[[ EXCERPTED DATA, beginning ]]

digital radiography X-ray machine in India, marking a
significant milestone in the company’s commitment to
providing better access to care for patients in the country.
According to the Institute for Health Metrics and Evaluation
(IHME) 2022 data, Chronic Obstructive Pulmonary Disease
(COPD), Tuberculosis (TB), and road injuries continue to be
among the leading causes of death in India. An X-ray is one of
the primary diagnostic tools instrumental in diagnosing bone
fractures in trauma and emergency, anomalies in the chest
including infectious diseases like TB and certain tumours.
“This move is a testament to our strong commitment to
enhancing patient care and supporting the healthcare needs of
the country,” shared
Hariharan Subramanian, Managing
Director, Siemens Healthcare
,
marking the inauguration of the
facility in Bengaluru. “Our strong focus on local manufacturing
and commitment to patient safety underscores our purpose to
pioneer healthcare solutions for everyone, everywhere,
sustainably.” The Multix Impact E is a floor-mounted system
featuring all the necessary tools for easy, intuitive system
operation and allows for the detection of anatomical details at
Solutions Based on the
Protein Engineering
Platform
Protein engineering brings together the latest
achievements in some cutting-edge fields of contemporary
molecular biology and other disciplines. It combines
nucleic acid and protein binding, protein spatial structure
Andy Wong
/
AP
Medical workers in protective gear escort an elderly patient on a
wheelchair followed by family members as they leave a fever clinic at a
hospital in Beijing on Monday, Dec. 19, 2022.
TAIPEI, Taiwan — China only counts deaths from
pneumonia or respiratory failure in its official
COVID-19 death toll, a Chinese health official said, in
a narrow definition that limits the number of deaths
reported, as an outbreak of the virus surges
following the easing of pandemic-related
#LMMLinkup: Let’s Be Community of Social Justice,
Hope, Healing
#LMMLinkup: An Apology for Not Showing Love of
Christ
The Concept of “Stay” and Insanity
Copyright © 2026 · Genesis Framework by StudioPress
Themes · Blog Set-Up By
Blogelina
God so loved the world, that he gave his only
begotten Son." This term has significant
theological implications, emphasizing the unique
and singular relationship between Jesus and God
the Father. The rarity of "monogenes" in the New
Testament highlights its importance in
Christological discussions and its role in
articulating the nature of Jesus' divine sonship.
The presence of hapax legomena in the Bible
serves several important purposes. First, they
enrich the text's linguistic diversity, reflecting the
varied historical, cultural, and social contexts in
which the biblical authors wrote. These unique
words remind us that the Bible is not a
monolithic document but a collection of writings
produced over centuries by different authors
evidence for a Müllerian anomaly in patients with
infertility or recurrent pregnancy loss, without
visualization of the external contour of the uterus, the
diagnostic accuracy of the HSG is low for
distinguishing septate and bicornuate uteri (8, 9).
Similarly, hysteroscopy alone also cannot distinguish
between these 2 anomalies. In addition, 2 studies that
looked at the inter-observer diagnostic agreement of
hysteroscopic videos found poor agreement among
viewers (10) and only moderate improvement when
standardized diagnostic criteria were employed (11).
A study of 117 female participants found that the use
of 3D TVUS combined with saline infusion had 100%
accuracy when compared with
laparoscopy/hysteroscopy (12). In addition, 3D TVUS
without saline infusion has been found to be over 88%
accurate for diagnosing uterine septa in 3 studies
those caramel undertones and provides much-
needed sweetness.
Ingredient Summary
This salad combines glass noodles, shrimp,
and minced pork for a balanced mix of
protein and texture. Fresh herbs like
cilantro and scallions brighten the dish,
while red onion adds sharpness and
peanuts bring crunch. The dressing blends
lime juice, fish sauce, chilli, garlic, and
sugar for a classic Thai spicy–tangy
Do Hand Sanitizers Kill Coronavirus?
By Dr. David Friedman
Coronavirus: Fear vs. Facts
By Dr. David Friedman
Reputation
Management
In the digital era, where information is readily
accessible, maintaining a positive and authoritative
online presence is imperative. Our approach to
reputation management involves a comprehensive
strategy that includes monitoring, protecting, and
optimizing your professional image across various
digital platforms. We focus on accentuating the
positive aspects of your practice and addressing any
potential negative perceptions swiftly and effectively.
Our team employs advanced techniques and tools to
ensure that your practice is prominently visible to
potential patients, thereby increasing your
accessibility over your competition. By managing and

[[ EXCERPTED DATA, end ]]
[[ EXCERPTED DATA, beginning ]]

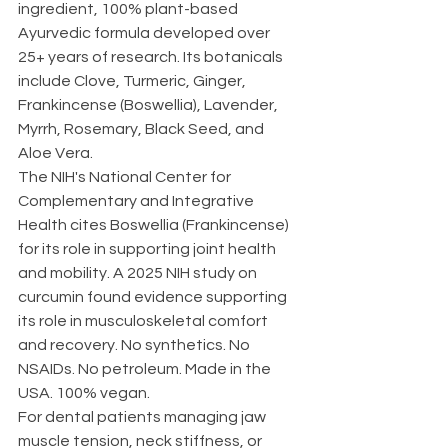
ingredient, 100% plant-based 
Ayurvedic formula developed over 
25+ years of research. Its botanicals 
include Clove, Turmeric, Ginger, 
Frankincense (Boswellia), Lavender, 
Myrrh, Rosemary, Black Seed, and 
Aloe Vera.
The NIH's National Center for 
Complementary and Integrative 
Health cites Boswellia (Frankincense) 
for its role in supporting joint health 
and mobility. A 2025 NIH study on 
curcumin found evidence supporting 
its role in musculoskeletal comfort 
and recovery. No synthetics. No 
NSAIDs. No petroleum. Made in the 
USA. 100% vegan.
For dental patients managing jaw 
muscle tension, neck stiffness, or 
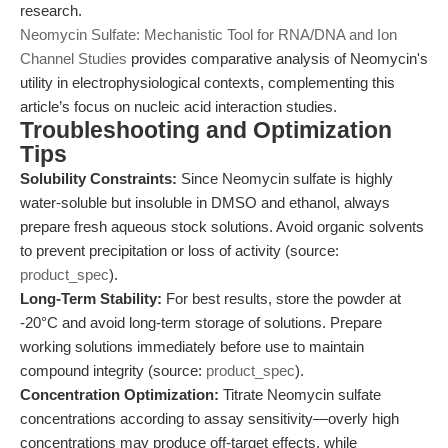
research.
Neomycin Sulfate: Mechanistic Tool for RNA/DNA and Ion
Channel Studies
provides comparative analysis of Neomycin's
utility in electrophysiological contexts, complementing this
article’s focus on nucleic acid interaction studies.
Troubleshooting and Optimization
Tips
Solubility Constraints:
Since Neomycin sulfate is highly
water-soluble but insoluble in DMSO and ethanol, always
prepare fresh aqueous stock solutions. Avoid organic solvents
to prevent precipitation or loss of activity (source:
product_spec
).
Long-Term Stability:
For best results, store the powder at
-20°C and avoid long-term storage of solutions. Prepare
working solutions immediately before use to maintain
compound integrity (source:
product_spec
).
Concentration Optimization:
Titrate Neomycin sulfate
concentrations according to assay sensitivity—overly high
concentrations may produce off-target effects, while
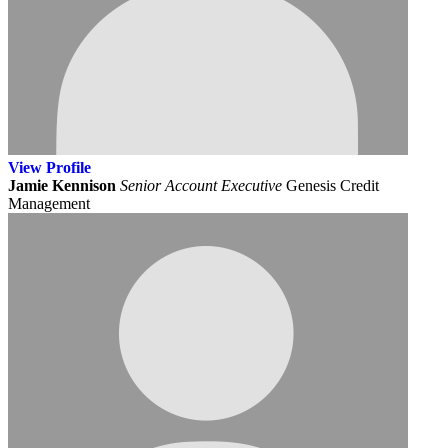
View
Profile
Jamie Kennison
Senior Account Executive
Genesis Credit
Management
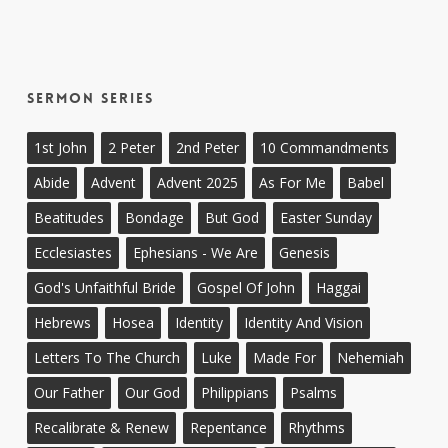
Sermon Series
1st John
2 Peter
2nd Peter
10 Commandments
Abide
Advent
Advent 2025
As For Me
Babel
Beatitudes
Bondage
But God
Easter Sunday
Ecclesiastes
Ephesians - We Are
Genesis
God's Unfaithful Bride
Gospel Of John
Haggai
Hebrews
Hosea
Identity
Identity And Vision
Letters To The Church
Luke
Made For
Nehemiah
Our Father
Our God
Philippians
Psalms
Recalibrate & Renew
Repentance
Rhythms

[[ EXCERPTED DATA, end ]]

_PROBLEM_:
Copy verbatim, from the listing above, each line from the one containing "digital radiography X-ray" down to the one containing "According to the", inclusive.

_ANSWER BOX_:
digital radiography X-ray machine in India, marking a
significant milestone in the company’s commitment to
providing better access to care for patients in the country.
According to the Institute for Health Metrics and Evaluation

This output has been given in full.